E através dos dentes cerrados cuspiu esta palavra: - Porcalhão! E saiu. E a Vicência surgiu diante de mim: - Menino! Menino! A senhora manda dizer que saia imediatamente para o meio da rua, que o não quer mais nem um instante em casa… Despedido! Estava só na rua e na vida! E então descobri que a caixa, apanhada tontamente entre as malas, era a das relíquias menores. Marchei. Havia uma semana que farejava Lisboa à busca de pão incerto, quando uma manhã o André da Pomba de Ouro me trouxe uma carta que lá fora deixada. Abri.

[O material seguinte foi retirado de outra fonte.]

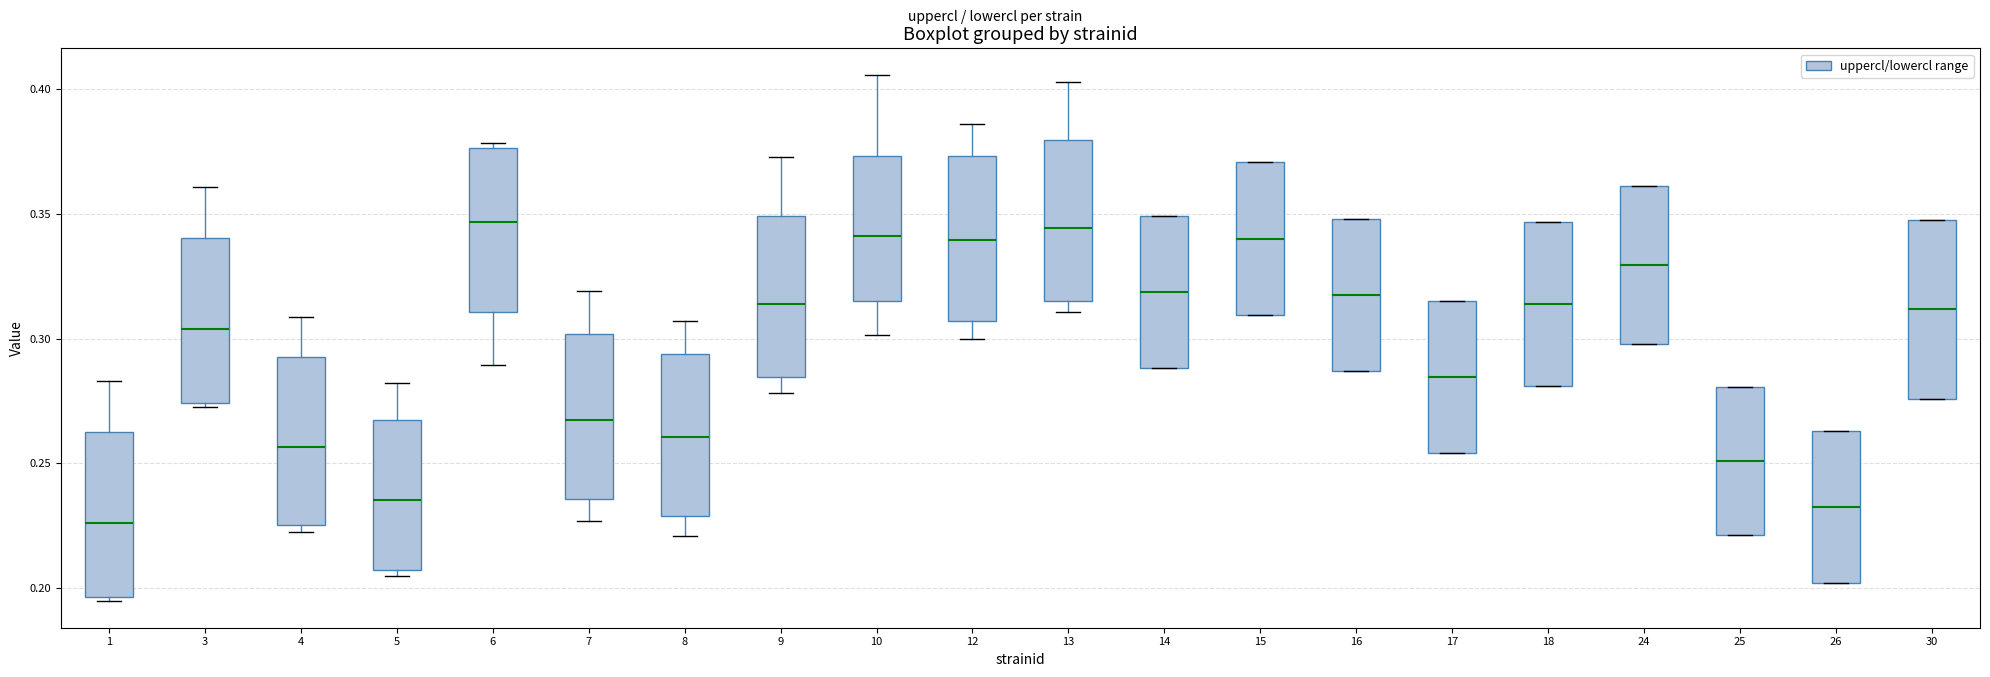

Reading left to right, transcribe this box plot: for each box, give where its median line is, the range the box spans, and where its two whiskers end, as read against the y-axis. The values are not printed on the chart, so give them approximately, as read against the axis.

1: median 0.225, box 0.195 to 0.260, whiskers 0.195 (just below the box's lower edge) to 0.285
3: median 0.305, box 0.275 to 0.340, whiskers 0.270 to 0.360
4: median 0.255, box 0.225 to 0.295, whiskers 0.225 (just below the box's lower edge) to 0.310
5: median 0.235, box 0.205 to 0.265, whiskers 0.205 (just below the box's lower edge) to 0.280
6: median 0.345, box 0.310 to 0.375, whiskers 0.290 to 0.380
7: median 0.265, box 0.235 to 0.300, whiskers 0.225 to 0.320
8: median 0.260, box 0.230 to 0.295, whiskers 0.220 to 0.305
9: median 0.315, box 0.285 to 0.350, whiskers 0.280 to 0.375
10: median 0.340, box 0.315 to 0.375, whiskers 0.300 to 0.405
12: median 0.340, box 0.305 to 0.375, whiskers 0.300 to 0.385
13: median 0.345, box 0.315 to 0.380, whiskers 0.310 to 0.405
14: median 0.320, box 0.290 to 0.350, whiskers 0.290 to 0.350
15: median 0.340, box 0.310 to 0.370, whiskers 0.310 to 0.370
16: median 0.315, box 0.285 to 0.350, whiskers 0.285 to 0.350
17: median 0.285, box 0.255 to 0.315, whiskers 0.255 to 0.315
18: median 0.315, box 0.280 to 0.345, whiskers 0.280 to 0.345
24: median 0.330, box 0.300 to 0.360, whiskers 0.300 to 0.360
25: median 0.250, box 0.220 to 0.280, whiskers 0.220 to 0.280
26: median 0.230, box 0.200 to 0.265, whiskers 0.200 to 0.265
30: median 0.310, box 0.275 to 0.345, whiskers 0.275 to 0.345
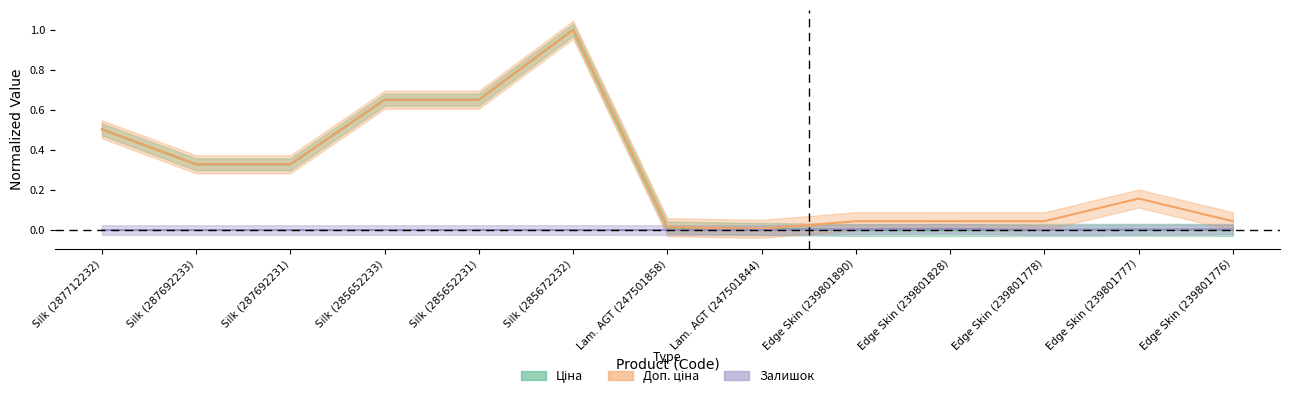

True or false: Доп. ціна and Залишок intersect in this chart.

False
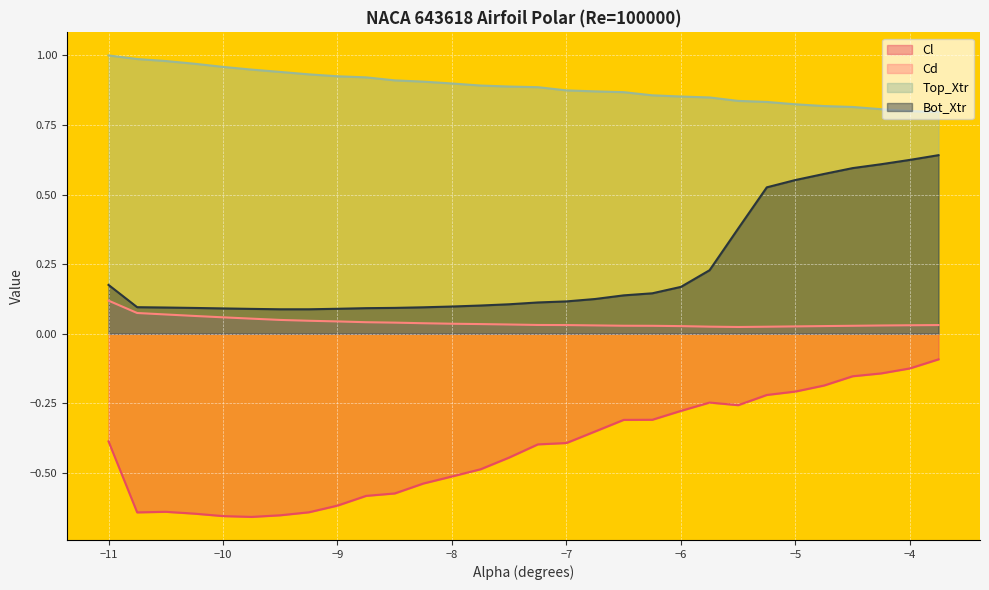

What are all the series names shown in the legend?

Cl, Cd, Top_Xtr, Bot_Xtr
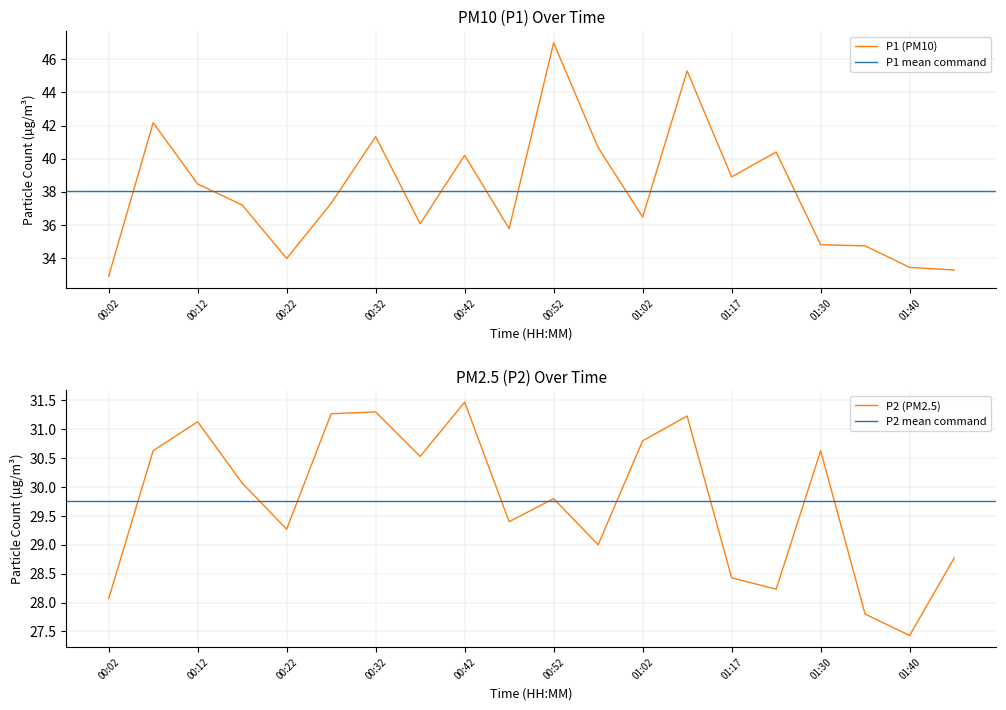

Which series has the largest range (max minus min)?

P1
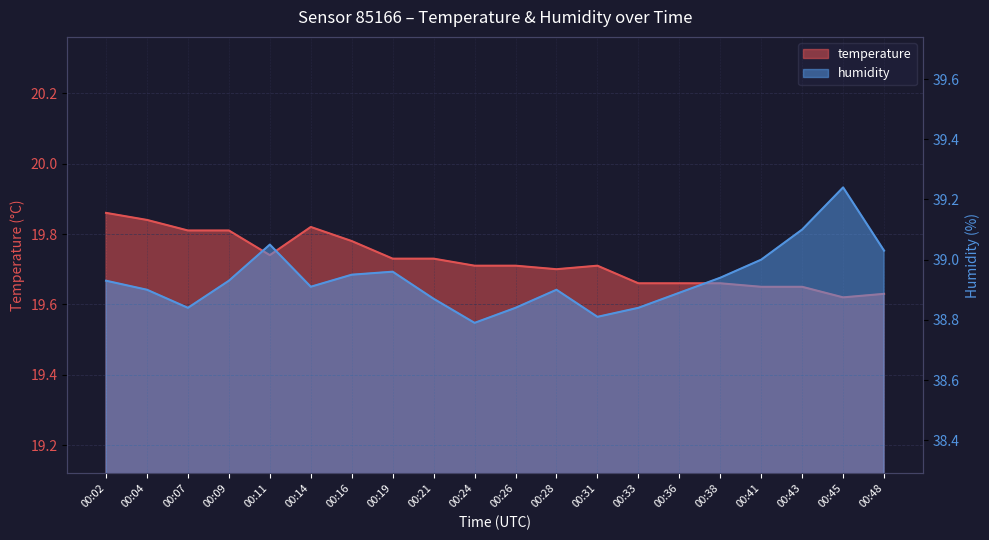

How many distinct data groups are displayed?

2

“Meu querido amigo. É meu dever participar-lhe que sua respeitável tia sucumbiu. Do testamento consta que deixa a seu sobrinho Teodorico o óculo que se acha pendurado na sala de jantar…” Eu – o óculo. Para ver o resto de longe. Ao outro dia entrei no jardim de S. Pedro de Alcântara. E mal dera alguns passos encontrei o meu amigo Crispim, filho de Teles, Crispim & Cª. Era


este o louro Crispim, que outrora no Colégio me dava beijos no corredor e me escrevia bilhetinhos. Crispim velho morrera e este meu Crispim era agora a firma. Parámos num banco e aí, no silêncio narrei a camisa de Mary, a relíquia no seu embrulho, o óculo e o meu quarto miserável na Travessa da Palha. - De modo, Crispinzinho da minha alma, que aqui me encontro sem pão! - Ora o queijo dou-to eu, meu velho! Ora tu tinhas uma boa letra. Uma conta de somar sempre saberás fazer… Com duas lágrimas a tremerem-me nas pestanas, abracei a firma. Ora num sábado de agosto, à tarde, quando eu ia fechar o Livro de Caixa, parou diante da minha carteira, risonho: - Ouve lá, ó Raposão, tu a que missa costumas ir? Amanhã vou com a minha irmã à outra banda. Estou com vontade que conheças a minha irmã!...

- Olha, Crispim, eu nunca vou à missa… Tudo isso são patranhas… Eu não posso acreditar que o corpo de Deus esteja todos os domingos num pedaço de hóstia feita de farinha.


- Pois olha, Raposo, calha-me essa franqueza! Não tens religião mas tens cavalheirismo. Assim eu conheci a irmã da firma. Chamava-se D. Jesuína, tinha 32 anos e era zarolha. Sabia geografia e todos os rios da China, sabia história e todos os reis de França.

Na véspera de Natal, Crispim & C.ª chegou à minha carteira: -Ora diga lá o Sr. Raposo. Há aí dentro desse peito amor verdadeiro à mana Jesuína? - Amor, amor, não… Mas acho-a um belo mulherão; e havia de ser um bom marido. - Dá cá essa mão honrada!- gritou a firma. Casei, sou pai. Tenho carruagem e a consideração do meu bairro. Agora, pai, comendador, proprietário, eu tinha uma compreensão mais positiva da vida.